良寛という生き方

ええ、今日は講演口調で話したいと思います。

 講演といっても人によっていろいろできっちりと構成がなってほとんど講義のような講演をする人もいるんじゃないかと思いますが、それはちょっと難しいんで。

 安部公房という有名な文学者がいました。SF的な作品が多くて、ノーベル賞候補でしたけどもらわないうちに他界してしまいました。この安部さんの講演というのが中々面白いんですが、安部さんはその中で講演の準備というのはいつもしていないというんですね。講演の準備をしないでなにかその時の思いつきをしゃべって講演料はしっかりもらうというのは講師としてはうまい汁で、それを聞いたとき、これだと思いまして、今回は安部調で、なんか自分のやっていることで漠然となにかあるんだけど整然と整理はされていないけど、まあなにか人に聞いてもらえるようななにかをとりとめもなくしゃべると、それで時間をつないでいくという調子でこの文章を書いていったらどうかと。

 もちろん、それは、安部公房の講演が本人の口とは裏腹にしっかりと聴くに堪える内容になっているので、わたしも安部公房とは比べるべくもないのですが、後から読むと読むに堪える内容となっているということを期待しているわけです。

 前置きはこれくらいにして本文にさっそく入っていきたいと思います。

 構成はきっちりしてはいないんですが、話の核には良寛を考えていて、良寛を中心にした話をしたいと思います。

 今回の講演のテーマは若い人の生きる参考になるものということです。

 良寛といいますと、すぐに抹香臭い人というイメージをもたれる方が多いと思われますんで、良寛と聞いただけできょうの講演はもうアウトだとそう思わないでいただきたいんです。

 つまり、こう暗い世の中で、若い人にも引きこもりが多いというコミュニケーションもとりづらい、人と対面してなにかをしようというのがひどくつらいと思っている人が一定数いるという社会において昔のそれも僧という普通の人とは違う存在であった良寛という人が参考になるというわけをお話してみたいと思います。

 よく最近の本では「○○という生き方」という題名をつけたものがあります。この○○というのには人の名前がはいるんでして、これちょと違和感を持ちませんか。つまり伝記であれば、「○○の生涯」というふうに素直に言えばいいのに、「という」が入ると、その人の伝記じゃない印象を与えますよね。もちろん、出版社はそれが狙いということでしょうが、では何を狙っているんでしょうか。むろん、○○という個人にとどまらない普遍的なものがそこにはあるんだよということを言いたいんでしょう。

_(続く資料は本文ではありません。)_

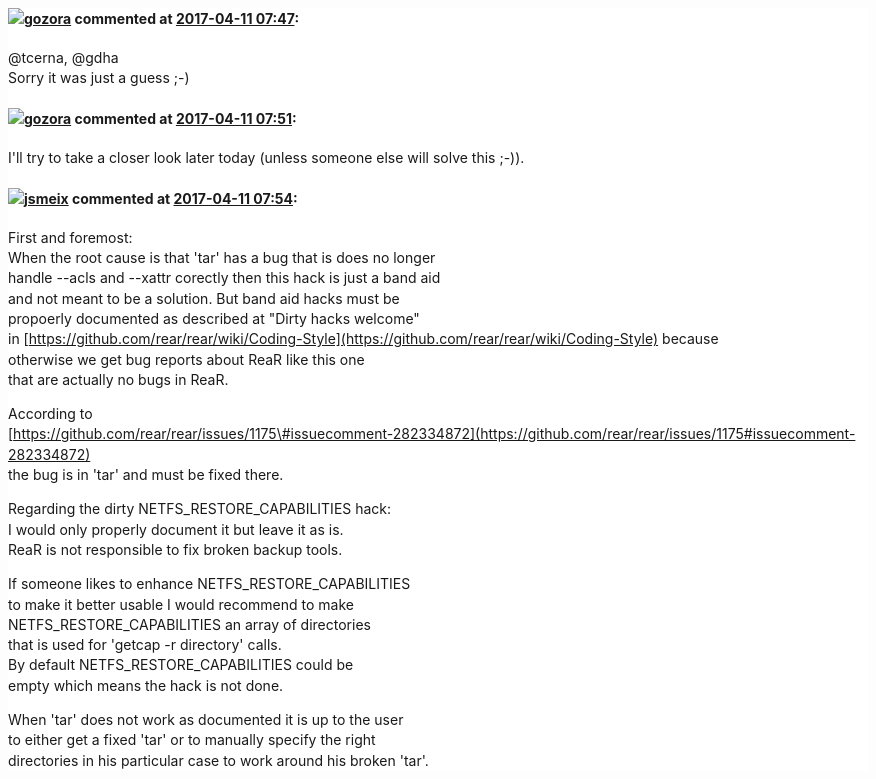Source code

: #### <img src="https://avatars.githubusercontent.com/u/12116358?u=1c5ba9dcee5ca3082f03029a7fbe647efd30eb49&v=4" width="50">[gozora](https://github.com/gozora) commented at [2017-04-11 07:47](https://github.com/rear/rear/issues/1283#issuecomment-293178769):

@tcerna, @gdha  
Sorry it was just a guess ;-)

#### <img src="https://avatars.githubusercontent.com/u/12116358?u=1c5ba9dcee5ca3082f03029a7fbe647efd30eb49&v=4" width="50">[gozora](https://github.com/gozora) commented at [2017-04-11 07:51](https://github.com/rear/rear/issues/1283#issuecomment-293179538):

I'll try to take a closer look later today (unless someone else will
solve this ;-)).

#### <img src="https://avatars.githubusercontent.com/u/1788608?u=925fc54e2ce01551392622446ece427f51e2f0ce&v=4" width="50">[jsmeix](https://github.com/jsmeix) commented at [2017-04-11 07:54](https://github.com/rear/rear/issues/1283#issuecomment-293180273):

First and foremost:  
When the root cause is that 'tar' has a bug that is does no longer  
handle --acls and --xattr corectly then this hack is just a band aid  
and not meant to be a solution. But band aid hacks must be  
propoerly documented as described at "Dirty hacks welcome"  
in
[https://github.com/rear/rear/wiki/Coding-Style](https://github.com/rear/rear/wiki/Coding-Style)
because  
otherwise we get bug reports about ReaR like this one  
that are actually no bugs in ReaR.

According to  
[https://github.com/rear/rear/issues/1175\#issuecomment-282334872](https://github.com/rear/rear/issues/1175#issuecomment-282334872)  
the bug is in 'tar' and must be fixed there.

Regarding the dirty NETFS\_RESTORE\_CAPABILITIES hack:  
I would only properly document it but leave it as is.  
ReaR is not responsible to fix broken backup tools.

If someone likes to enhance NETFS\_RESTORE\_CAPABILITIES  
to make it better usable I would recommend to make  
NETFS\_RESTORE\_CAPABILITIES an array of directories  
that is used for 'getcap -r directory' calls.  
By default NETFS\_RESTORE\_CAPABILITIES could be  
empty which means the hack is not done.

When 'tar' does not work as documented it is up to the user  
to either get a fixed 'tar' or to manually specify the right  
directories in his particular case to work around his broken 'tar'.
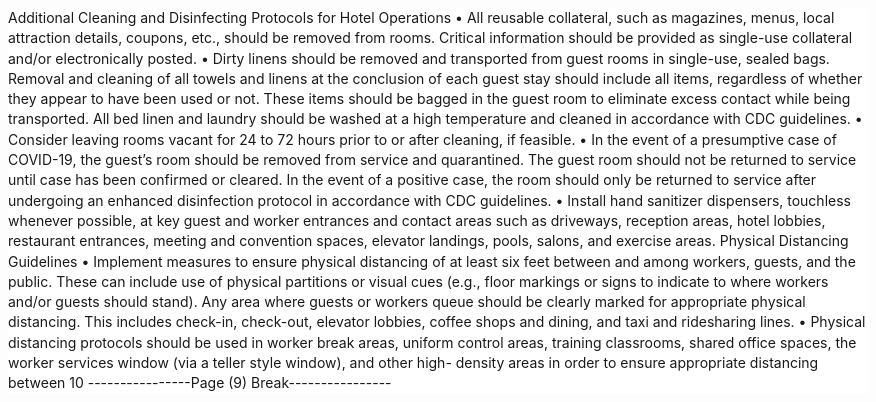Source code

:  
 
 
 
 
  
   
  
   
   
  
 
   
   
 
 
 
    
         
 
   
  
   
 
   
 
 
   
  
    
                 
 
  
 
   
 
   
 
Additional Cleaning and Disinfecting 
Protocols for Hotel Operations 
• All reusable collateral, such as magazines, menus, local attraction 
details, coupons, etc., should be removed from rooms. Critical 
information should be provided as single-use collateral and/or 
electronically posted. 
• Dirty linens should be removed and transported from guest rooms in 
single-use, sealed bags. Removal and cleaning of all towels and linens 
at the conclusion of each guest stay should include all items, regardless 
of whether they appear to have been used or not. These items should 
be bagged in the guest room to eliminate excess contact while being 
transported. All bed linen and laundry should be washed at a high 
temperature and cleaned in accordance with CDC guidelines. 
• Consider leaving rooms vacant for 24 to 72 hours prior to or 
after cleaning, if feasible. 
• In the event of a presumptive case of COVID-19, the guest’s room 
should be removed from service and quarantined. The guest room 
should not be returned to service until case has been confirmed or 
cleared. In the event of a positive case, the room should only be 
returned to service after undergoing an enhanced disinfection protocol 
in accordance with CDC guidelines. 
• Install hand sanitizer dispensers, touchless whenever possible, at key 
guest and worker entrances and contact areas such as driveways, 
reception areas, hotel lobbies, restaurant entrances, meeting and 
convention spaces, elevator landings, pools, salons, and exercise areas. 
Physical Distancing Guidelines 
• Implement measures to ensure physical distancing of at least six feet 
between and among workers, guests, and the public. These can 
include use of physical partitions or visual cues (e.g., floor markings or 
signs to indicate to where workers and/or guests should stand). Any 
area where guests or workers queue should be clearly marked for 
appropriate physical distancing. This includes check-in, check-out, 
elevator lobbies, coffee shops and dining, and taxi and ridesharing 
lines. 
• Physical distancing protocols should be used in worker break areas, 
uniform control areas, training classrooms, shared office spaces, the 
worker services window (via a teller style window), and other high-
density areas in order to ensure appropriate distancing between 
10
----------------Page (9) Break----------------
 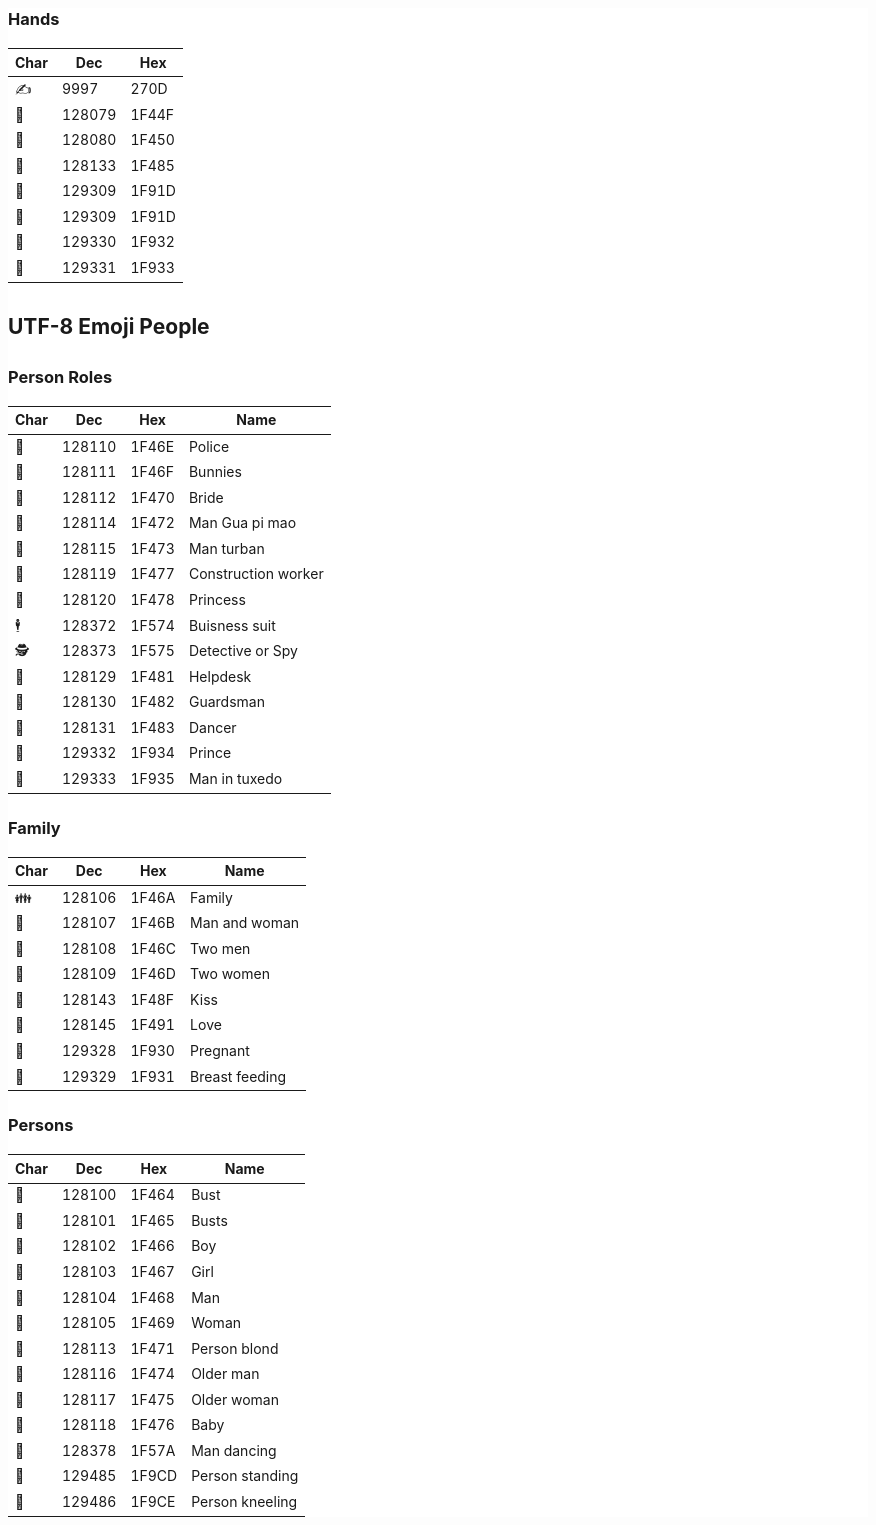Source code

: ### Hands

Char | Dec | Hex
--- | --- | ---
✍ | 9997 | 270D
👏 | 128079 | 1F44F
👐 | 128080 | 1F450
💅 | 128133 | 1F485
🤝 | 129309 | 1F91D
🤝 | 129309 | 1F91D
🤲 | 129330 | 1F932
🤳 | 129331 | 1F933

## UTF-8 Emoji People

### Person Roles

Char | Dec | Hex | Name
--- | --- | --- | ---
👮 | 128110 | 1F46E | Police
👯 | 128111 | 1F46F | Bunnies
👰 | 128112 | 1F470 | Bride
👲 | 128114 | 1F472 | Man Gua pi mao
👳 | 128115 | 1F473 | Man turban
👷 | 128119 | 1F477 | Construction worker
👸 | 128120 | 1F478 | Princess
🕴 | 128372 | 1F574 | Buisness suit
🕵 | 128373 | 1F575 | Detective or Spy
💁 | 128129 | 1F481 | Helpdesk
💂 | 128130 | 1F482 | Guardsman
💃 | 128131 | 1F483 | Dancer
🤴 | 129332 | 1F934 | Prince
🤵 | 129333 | 1F935 | Man in tuxedo

### Family

Char | Dec | Hex | Name
--- | --- | --- | ---
👪 | 128106 | 1F46A | Family
👫 | 128107 | 1F46B | Man and woman
👬 | 128108 | 1F46C | Two men
👭 | 128109 | 1F46D | Two women
💏 | 128143 | 1F48F | Kiss
💑 | 128145 | 1F491 | Love
🤰 | 129328 | 1F930 | Pregnant
🤱 | 129329 | 1F931 | Breast feeding
### Persons

Char | Dec | Hex | Name
--- | --- | --- | ---
👤 | 128100 | 1F464 | Bust
👥 | 128101 | 1F465 | Busts
👦 | 128102 | 1F466 | Boy
👧 | 128103 | 1F467 | Girl
👨 | 128104 | 1F468 | Man
👩 | 128105 | 1F469 | Woman
👱 | 128113 | 1F471 | Person blond
👴 | 128116 | 1F474 | Older man
👵 | 128117 | 1F475 | Older woman
👶 | 128118 | 1F476 | Baby
🕺 | 128378 | 1F57A | Man dancing
🧍 | 129485 | 1F9CD | Person standing
🧎 | 129486 | 1F9CE | Person kneeling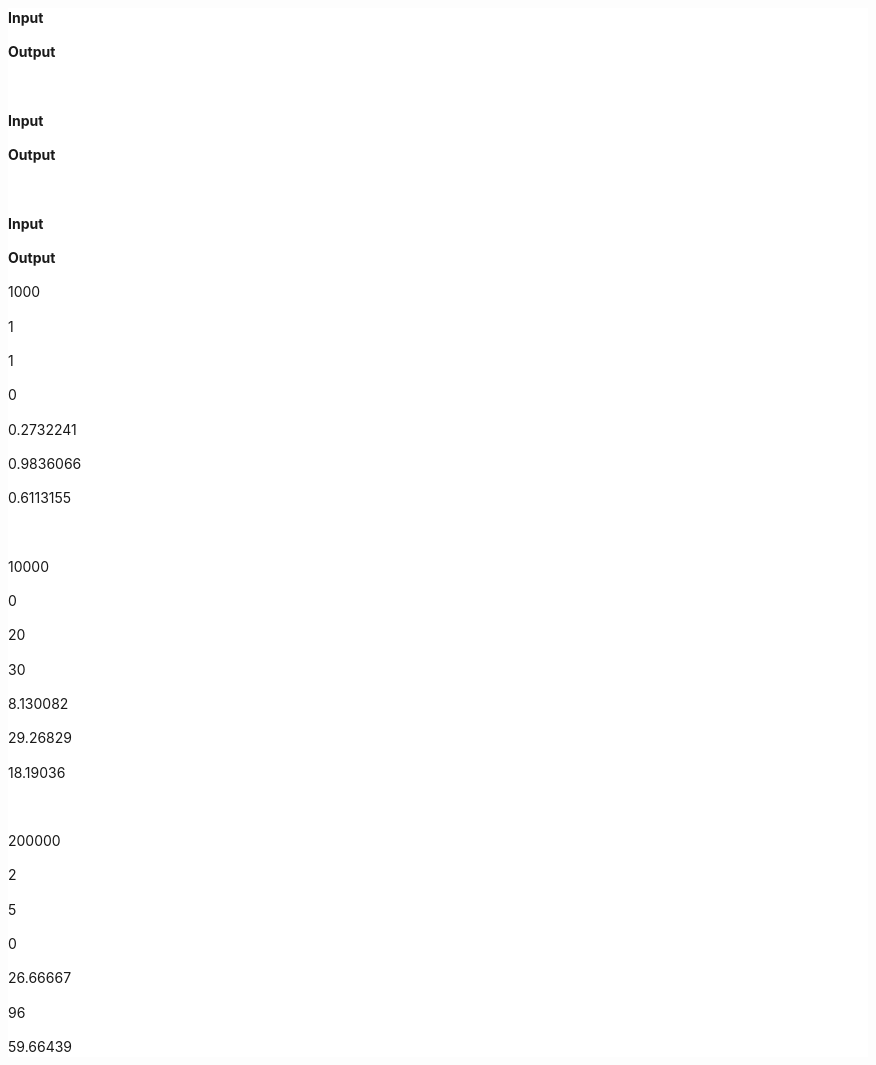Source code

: <td width="51">
<p><strong>Input</strong></p>
</td>
<td width="92">
<p><strong>Output</strong></p>
</td>
<td width="35">
<p><strong>&nbsp;</strong></p>
</td>
<td width="51">
<p><strong>Input</strong></p>
</td>
<td width="84">
<p><strong>Output</strong></p>
</td>
<td width="31">
<p><strong>&nbsp;</strong></p>
</td>
<td width="68">
<p><strong>Input</strong></p>
</td>
<td width="84">
<p><strong>Output</strong></p>
</td>
</tr>
<tr>
<td width="51">
<p>1000</p>
<p>1</p>
<p>1</p>
<p>0</p>
</td>
<td width="92">
<p>0.2732241</p>
<p>0.9836066</p>
<p>0.6113155</p>
</td>
<td width="35">
<p>&nbsp;</p>
</td>
<td width="51">
<p>10000</p>
<p>0</p>
<p>20</p>
<p>30</p>
</td>
<td width="84">
<p>8.130082</p>
<p>29.26829</p>
<p>18.19036</p>
</td>
<td width="31">
<p>&nbsp;</p>
</td>
<td width="68">
<p>200000</p>
<p>2</p>
<p>5</p>
<p>0</p>
</td>
<td width="84">
<p>26.66667</p>
<p>96</p>
<p>59.66439</p>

 実は良寛についてもまったく同じことが言えるんです。つまり、良寛良寛という自分の人生を生きたわけですが、彼が生きようとしたのは、仏教者とか隠者とかある種の人生観、世界観を持った人が追求してそういう形に収れんしてきた「生き方」に自分も合わせて行ったという生き方をした人なんですね。

 ですから、良寛の生き方を検討するというのは、そういう考えを持ったある集合というか集団、人たちを考えるというのと同じことなんですね。今風な題名をつけるとすれば、ですから「良寛という生き方」ということになります。そうであれば、良寛は江戸時代という封建時代に生きた人でしたが、現代でも良寛的に生きるという人はいて不思議はないわけです。